For me, acceptance is a critical strategy for finding peace.

When I’m upset it’s usually because there is a difference between what I want and what I have. Something seems unacceptable to me. For instance, I want a government that supports wind and solar but I have a government that supports oil and gas. That infuriates me! Or I want a government that supports pro-life but I have a government that allows abortions. To many people, that’s infuriating!

One strategy is to work to change what I have; work to change the policies of my government. Another strategy is to work to change what I want; work to change how I look at things. That’s an inside job. That’s acceptance.

Here’s the tricky part: When to fight for change and when to accept what is. A well-known prayer calls that “the wisdom to know the difference.”

For me, one often follows the other. I fight like hell and then at some point I try to accept. I’m expecting that point to happen around 8pm tonight when the polls close.
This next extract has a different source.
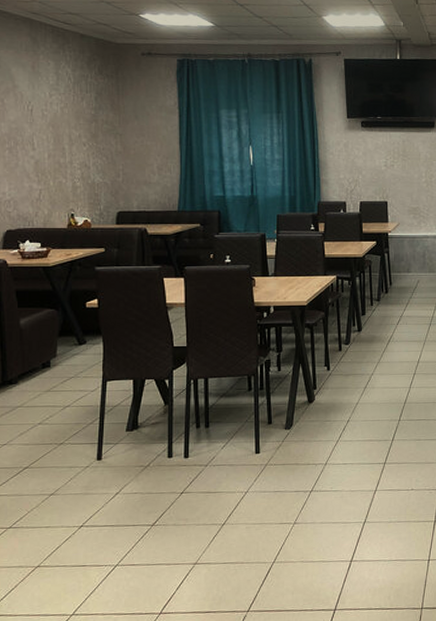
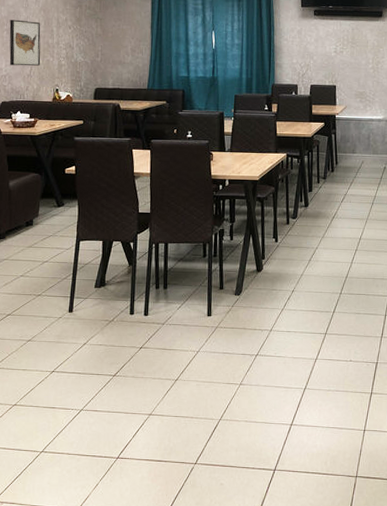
wall art: none [12,136,51,189] -> present [9,19,41,66]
I have knocked on doors, written letters, made phone calls, and given money; all to change things. Yet the results of this election are not up to me and not all my responsibility. 8pm marks a turning point from “courage to change” to “serenity to accept.”

I do the best I can – I put it all out there and leave it all on the field of battle – and then once the battle is over I let go of the fight and accept the results. That’s how I find peace.

Sometimes before the battle is over, or even before it’s begun, I try to imagine losing. I practice acceptance in advance. “What’s the worst that can happen?” I ask myself. It helps me to prepare for that.

And sometimes after the battle is over I can’t let go of the outcome. I want to keep fighting. I seek new fights to overturn the last outcome. And that’s okay if I am driven from within and game for continued conflict.

What’s not okay — if you want any hope of finding inner peace — is to complain about the past without trying to change or accept things going forward. Yelling about “how things should have happened” is a set-up continued inner turmoil. Instead I try to tell myself, “Okay, this is how things are now. In light of this new reality, what should I do? Who should I be?”

You have to decide for yourself where the line is. When to fight. When to accept. I am wishing you wisdom to guide your decision.

Yet I’m also reminding you that you have choices. Peace is available to you if you are able to look at things differently.